Snowballing Payments

Most people who find themselves in overwhelming debt are tackling too many payments at once. Debt consolidation is designed to address this overwhelming problem, however it is not the only solution. If you have several high-interest credit cards, you should tackle the one with the highest interest rate first. Once that credit card is paid off, combine the payment amount on the next card. This way, you can build a snowball payment that will pay off your credit cards much faster. The overarching goal is to pay as little in interest as possible, and this method helps achieve that.

No Emergency Savings

People who are committed to a debt reduction plan may take it too far by ignoring emergency savings. It’s been suggested that 57% of Americans can’t cover an expense of $500 or more. You can never be sure when you might fall victim to job loss or an unfortunate accident. Experts say you should have anywhere from three to six months of expenses in your fund. Start by setting aside $500 as a goal, then keep adding to it. Once all of your debt is paid off, you can increase your emergency contribution.

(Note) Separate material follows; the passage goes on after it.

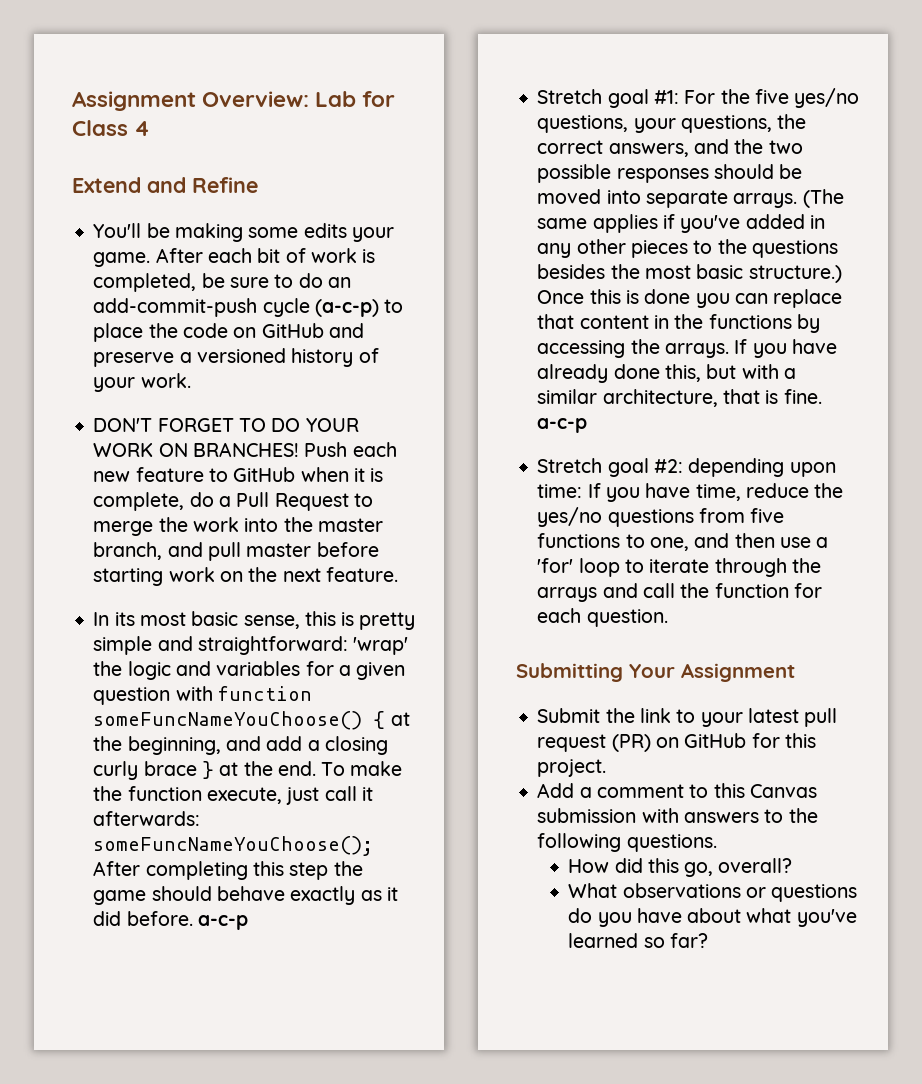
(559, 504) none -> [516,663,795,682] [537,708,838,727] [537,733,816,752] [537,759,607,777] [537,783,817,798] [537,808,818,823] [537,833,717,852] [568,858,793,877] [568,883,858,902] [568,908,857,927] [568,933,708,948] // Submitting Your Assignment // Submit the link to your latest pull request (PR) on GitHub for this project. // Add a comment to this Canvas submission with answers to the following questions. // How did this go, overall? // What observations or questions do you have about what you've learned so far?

Not Refinancing High-Interest Loans

High-interest student debt can take years to pay off if you don’t refinance student loans. You should always be looking for opportunities here. Student loan debt should be prioritized in your payment schedule since it is a very high-interest loan. Also, consider calling any credit card companies and ask them to lower your APR. As long as you still have good credit, most companies are willing to give a promo-APR for a specified period. Take advantage of that to get the card paid off as soon as possible.

Not Having A Side Hustle

Reducing expenses can only take you so far in our personal finance journey. There are times when it’s more beneficial to figure out ways to earn more than to spend less. If your current job isn’t bringing in as much as you would like, or even need, it’s time to find a side hustle. With so many remote opportunities available to us online, you can find fairly easy ways to supplement your income without even leaving the comfort of your own home. Eventually you may realize that your side hustle has the means to become your full-time gig.